Output, exactly and in full, the entries that appear below.

*** Exercise material ***

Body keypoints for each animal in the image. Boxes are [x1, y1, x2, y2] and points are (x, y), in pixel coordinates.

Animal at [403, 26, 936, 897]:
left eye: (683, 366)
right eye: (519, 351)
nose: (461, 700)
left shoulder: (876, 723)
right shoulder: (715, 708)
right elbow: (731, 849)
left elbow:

*** End of Exercise material ***

• _Result of the exercise_:
Body keypoints for each animal in the image. Boxes are [x1, y1, x2, y2] and points are (x, y), in pixel coordinates.

Animal at [403, 26, 936, 897]:
left eye: (683, 366)
right eye: (519, 351)
nose: (461, 700)
left shoulder: (876, 723)
right shoulder: (715, 708)
right elbow: (731, 849)
left elbow:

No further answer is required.